Exercise requirements: Please tell how many of the lines below contain "rain", using only a number.

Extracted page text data
------------------------------------------------------------------------
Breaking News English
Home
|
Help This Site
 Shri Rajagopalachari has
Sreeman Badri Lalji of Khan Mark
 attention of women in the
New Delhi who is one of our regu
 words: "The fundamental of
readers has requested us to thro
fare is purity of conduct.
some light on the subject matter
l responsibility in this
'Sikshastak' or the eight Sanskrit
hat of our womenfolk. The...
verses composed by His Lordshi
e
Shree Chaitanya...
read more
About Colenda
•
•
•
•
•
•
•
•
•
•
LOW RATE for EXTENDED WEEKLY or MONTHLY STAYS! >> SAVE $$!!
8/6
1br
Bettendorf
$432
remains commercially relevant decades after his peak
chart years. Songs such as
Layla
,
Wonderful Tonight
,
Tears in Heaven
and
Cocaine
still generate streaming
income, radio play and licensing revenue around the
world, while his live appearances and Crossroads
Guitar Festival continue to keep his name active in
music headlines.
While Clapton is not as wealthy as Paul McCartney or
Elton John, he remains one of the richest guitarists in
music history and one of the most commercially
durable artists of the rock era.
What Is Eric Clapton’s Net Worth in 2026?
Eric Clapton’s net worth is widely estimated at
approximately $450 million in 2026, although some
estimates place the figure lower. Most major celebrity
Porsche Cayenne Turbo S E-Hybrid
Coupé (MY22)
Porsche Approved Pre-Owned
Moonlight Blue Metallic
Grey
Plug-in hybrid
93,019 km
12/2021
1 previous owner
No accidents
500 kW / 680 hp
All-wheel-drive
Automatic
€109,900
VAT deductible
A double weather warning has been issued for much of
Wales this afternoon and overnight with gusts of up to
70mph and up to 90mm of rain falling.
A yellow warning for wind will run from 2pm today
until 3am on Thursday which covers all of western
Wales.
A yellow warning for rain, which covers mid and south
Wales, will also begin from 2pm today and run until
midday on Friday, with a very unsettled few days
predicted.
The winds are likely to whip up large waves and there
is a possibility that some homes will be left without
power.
------------------------------------------------------------------------
Your response: 2